• **Exercise requirements**:
- 1) In the Heartland passage, which generation have Millennials eclipsed as the largest?
- 2) Name every coastal technology innovation ecosystem that the Heartland passage lists as a magnet for young talent.
- 3) Carry on writing the Heartland passage from its final sentence.

• **Quoted text**:
## start

Millennials Find New Hope in the Heartland

In “Millennials Find New Hope In The Heartland,” Heartland Forward Senior Fellow Joel Kotkin and his contributors address a fundamental topic for future economic success in the Heartland: Will Millennials return and remain at higher rates? The answer to this question is critical as Millennials are the largest generation, eclipsing the Baby Boom generation, and they represent the largest portion of the American workforce. The economic ramifications have made this cohort a highly prized demographic target. If Millennials do not find the Heartland more attractive, even the most well-conceived and articulated economic development strategies will be rendered mute. Growth of the Millennial population in the Heartland is, perhaps, the single most important indicator for its economic vibrancy.

In the aftermath of the 2008-2009 Great Recession, there was substantial evidence that tech fueled growth on the coasts lured highly educated Millennials from the Heartland and kept many from the coasts at home. Leading technology innovation ecosystems on the coasts, such as Silicon Valley, San Francisco, Seattle, Portland, Raleigh, Boston and D.C., acted as magnets for young talent. Millennials flocked to where the best professional opportunities materialized. As young adults, many deferred marriages and starting families to focus on advancing their careers and to experience the culture and lifestyle amenities that these thriving coastal cities offered. As previous generations were told by Horace Greeley to “Go West, young man,” to seek their fortunes, Heartland Millennial women and men ventured both West and East after the Financial Crisis and severe economic contraction devastated the region.

Many coastal media concluded that the Heartland had little to offer Millennials and this narrative reinforced a pattern that was underway. One New York Times columnist suggested that the region was full of “jobless men,” with many experiencing “deaths by despair.” Certainly, many rural areas in the Heartland witnessed a plunge in white male labor force participation and the associated opioid epidemic, but this perspective was vastly overstated.

## end

• **Data entries**:
## start

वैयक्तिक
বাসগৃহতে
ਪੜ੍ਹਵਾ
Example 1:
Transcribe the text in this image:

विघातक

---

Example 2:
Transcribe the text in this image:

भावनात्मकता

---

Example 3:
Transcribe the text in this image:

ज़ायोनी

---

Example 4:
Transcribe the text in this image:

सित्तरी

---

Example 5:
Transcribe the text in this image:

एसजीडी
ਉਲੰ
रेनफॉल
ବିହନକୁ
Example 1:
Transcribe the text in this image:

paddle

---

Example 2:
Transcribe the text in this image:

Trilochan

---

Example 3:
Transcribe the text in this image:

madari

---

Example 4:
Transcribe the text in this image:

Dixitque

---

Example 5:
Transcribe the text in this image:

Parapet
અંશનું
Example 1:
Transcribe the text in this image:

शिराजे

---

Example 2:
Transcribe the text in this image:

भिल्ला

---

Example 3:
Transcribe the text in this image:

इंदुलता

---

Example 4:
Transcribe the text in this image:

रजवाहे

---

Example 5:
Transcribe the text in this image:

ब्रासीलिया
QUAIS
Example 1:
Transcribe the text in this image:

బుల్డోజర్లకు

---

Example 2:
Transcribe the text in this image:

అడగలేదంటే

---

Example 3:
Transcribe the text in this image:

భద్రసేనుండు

## end
## start

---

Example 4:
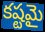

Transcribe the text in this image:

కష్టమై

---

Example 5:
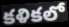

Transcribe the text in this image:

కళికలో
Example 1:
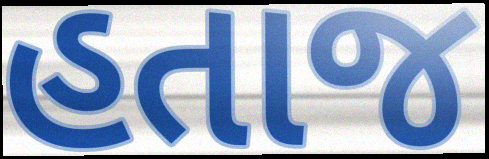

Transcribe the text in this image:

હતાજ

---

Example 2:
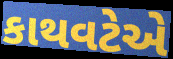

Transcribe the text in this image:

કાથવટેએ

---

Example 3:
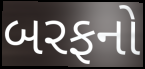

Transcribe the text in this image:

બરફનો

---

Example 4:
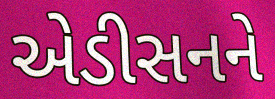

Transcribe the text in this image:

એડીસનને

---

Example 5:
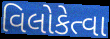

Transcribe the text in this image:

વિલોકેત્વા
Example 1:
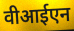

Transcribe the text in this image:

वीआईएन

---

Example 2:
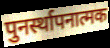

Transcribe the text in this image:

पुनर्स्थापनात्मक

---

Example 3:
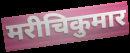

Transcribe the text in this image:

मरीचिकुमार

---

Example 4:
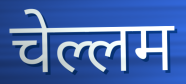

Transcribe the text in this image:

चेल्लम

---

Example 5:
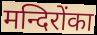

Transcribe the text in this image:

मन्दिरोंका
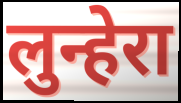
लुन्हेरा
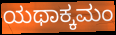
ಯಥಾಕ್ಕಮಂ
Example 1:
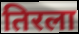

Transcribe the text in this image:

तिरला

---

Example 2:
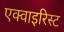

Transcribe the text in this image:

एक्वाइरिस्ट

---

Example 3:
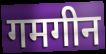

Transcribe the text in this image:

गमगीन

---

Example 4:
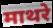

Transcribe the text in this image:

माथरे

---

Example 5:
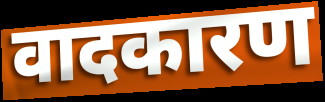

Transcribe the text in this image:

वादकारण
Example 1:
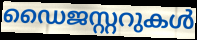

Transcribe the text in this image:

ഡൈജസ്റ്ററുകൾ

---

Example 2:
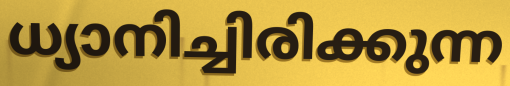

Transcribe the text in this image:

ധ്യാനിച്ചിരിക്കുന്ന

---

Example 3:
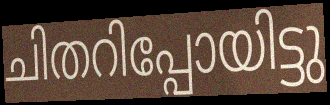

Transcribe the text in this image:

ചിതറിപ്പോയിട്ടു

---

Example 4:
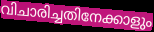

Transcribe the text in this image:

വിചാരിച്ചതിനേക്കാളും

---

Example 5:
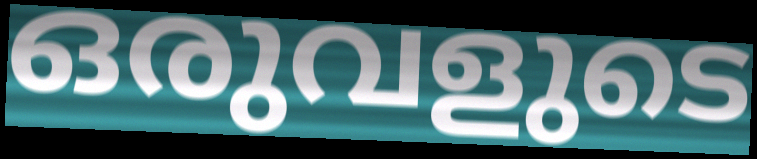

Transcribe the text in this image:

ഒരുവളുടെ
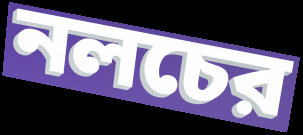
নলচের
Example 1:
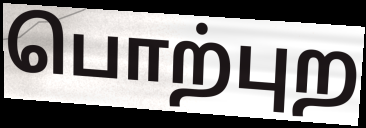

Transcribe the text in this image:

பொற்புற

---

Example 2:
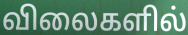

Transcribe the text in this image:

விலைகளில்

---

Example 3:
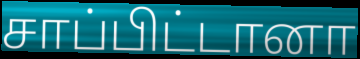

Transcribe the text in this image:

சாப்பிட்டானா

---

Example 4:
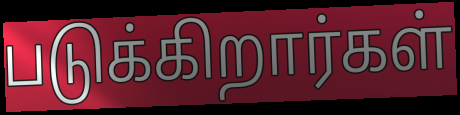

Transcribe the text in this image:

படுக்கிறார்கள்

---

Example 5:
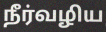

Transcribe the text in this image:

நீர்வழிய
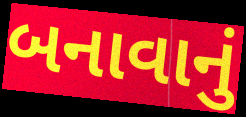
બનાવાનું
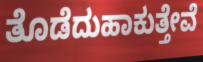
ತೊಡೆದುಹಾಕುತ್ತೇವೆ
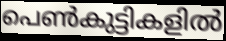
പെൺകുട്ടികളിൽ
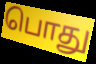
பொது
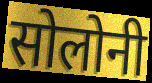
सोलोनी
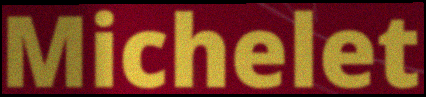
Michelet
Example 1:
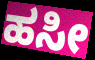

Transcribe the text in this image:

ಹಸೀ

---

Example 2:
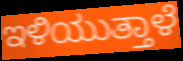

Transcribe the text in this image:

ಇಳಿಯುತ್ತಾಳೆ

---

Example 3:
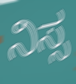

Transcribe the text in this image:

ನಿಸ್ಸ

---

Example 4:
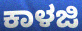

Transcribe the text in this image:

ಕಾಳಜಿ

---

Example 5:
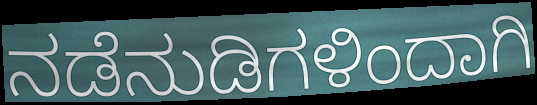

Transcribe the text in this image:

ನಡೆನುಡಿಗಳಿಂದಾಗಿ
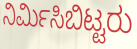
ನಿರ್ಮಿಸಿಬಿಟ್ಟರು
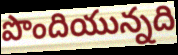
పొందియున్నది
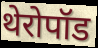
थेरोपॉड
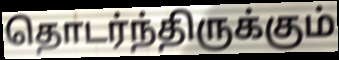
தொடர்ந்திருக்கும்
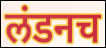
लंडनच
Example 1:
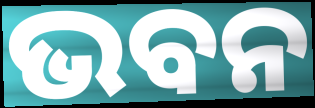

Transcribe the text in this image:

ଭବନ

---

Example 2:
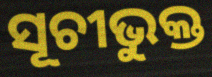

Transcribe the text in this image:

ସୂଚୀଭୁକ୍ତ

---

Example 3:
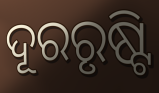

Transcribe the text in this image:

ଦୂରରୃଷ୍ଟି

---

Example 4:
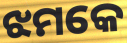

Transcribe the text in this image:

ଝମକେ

## end
## start

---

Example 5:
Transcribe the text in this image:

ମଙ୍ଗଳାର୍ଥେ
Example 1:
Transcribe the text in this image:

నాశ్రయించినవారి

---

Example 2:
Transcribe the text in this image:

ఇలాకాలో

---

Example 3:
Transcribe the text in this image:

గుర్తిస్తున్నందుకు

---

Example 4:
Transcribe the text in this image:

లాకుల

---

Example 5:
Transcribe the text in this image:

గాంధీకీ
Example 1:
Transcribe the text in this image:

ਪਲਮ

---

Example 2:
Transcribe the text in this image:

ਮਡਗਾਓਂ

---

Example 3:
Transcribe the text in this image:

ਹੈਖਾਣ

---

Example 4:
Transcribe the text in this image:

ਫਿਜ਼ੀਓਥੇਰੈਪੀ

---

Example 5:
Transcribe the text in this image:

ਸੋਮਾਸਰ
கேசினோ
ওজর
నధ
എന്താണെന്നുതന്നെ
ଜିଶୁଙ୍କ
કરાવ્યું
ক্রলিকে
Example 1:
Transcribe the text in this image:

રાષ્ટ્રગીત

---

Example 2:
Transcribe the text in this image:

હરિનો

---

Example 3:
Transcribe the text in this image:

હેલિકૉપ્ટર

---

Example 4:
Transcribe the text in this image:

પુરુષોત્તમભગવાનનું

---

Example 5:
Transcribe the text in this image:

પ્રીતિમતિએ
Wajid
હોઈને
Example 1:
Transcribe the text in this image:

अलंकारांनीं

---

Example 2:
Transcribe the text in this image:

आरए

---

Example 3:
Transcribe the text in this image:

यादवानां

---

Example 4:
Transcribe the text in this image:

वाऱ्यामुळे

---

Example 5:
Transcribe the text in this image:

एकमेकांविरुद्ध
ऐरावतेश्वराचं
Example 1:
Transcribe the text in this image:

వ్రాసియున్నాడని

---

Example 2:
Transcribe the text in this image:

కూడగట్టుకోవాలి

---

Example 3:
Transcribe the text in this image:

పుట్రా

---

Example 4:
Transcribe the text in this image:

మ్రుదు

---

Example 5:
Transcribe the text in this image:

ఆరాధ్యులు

## end

• **Answers in order**:
- 1) The Baby Boom generation

- 2) Silicon Valley, San Francisco, Seattle, Portland, Raleigh, Boston, D.C.

- 3)
As this study documents, there is evidence that Heartland locations are doing better at retaining and attracting members of the Millennial generation in recent years. While it is premature to conclude that the majority of communities in the Heartland have turned the corner, the balance is moving more in their favor. Most metropolitan and micropolitan demographic data detail on Millennials is available just through 2017. Anecdotal information available for 2018 and 2019 intimates that the pattern of Millennial expansion in the Heartland accelerated. The data and interviews of Millennials contained in this report suggest that both push and pull factors are at play.

The coastal tech boom led to rapid Millennial population growth, and when combined with restrictive land-use policies that limited new housing supply, it caused housing prices to escalate. As Millennials aged, they approached the period in their life cycles when it was time to start families and move into larger residences. In addition to rising home prices and rents, many other costs of living surged.

Read the rest of the piece at Heartland Forward.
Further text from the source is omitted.